REQUEST:
Among the entries below, find each line holding "Fonts" and return it.

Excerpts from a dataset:
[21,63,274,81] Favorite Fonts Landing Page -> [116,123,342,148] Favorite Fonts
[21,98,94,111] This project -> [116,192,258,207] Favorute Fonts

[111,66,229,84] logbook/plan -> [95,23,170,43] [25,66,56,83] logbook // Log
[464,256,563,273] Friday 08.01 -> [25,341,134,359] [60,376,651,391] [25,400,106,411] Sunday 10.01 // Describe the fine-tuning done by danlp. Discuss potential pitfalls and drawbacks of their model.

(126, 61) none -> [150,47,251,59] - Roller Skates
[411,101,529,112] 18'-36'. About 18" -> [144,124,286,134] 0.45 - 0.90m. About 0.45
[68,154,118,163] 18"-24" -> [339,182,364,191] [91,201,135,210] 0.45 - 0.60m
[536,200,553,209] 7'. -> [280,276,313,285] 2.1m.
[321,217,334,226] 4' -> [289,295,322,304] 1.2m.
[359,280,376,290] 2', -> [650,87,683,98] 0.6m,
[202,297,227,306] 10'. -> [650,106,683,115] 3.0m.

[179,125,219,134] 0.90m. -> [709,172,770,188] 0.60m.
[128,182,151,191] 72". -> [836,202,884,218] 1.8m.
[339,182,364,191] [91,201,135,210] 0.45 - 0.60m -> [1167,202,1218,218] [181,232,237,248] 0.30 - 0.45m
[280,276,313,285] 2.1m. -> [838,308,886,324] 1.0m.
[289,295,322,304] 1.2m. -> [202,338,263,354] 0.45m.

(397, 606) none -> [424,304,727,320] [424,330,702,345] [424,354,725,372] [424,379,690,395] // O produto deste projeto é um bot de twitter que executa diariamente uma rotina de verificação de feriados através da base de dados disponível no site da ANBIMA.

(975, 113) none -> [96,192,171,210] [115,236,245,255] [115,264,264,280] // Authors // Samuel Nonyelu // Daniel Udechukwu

ANSWER FOR THIS EXERCISE:
[21,63,274,81] Favorite Fonts Landing Page -> [116,123,342,148] Favorite Fonts
[21,98,94,111] This project -> [116,192,258,207] Favorute Fonts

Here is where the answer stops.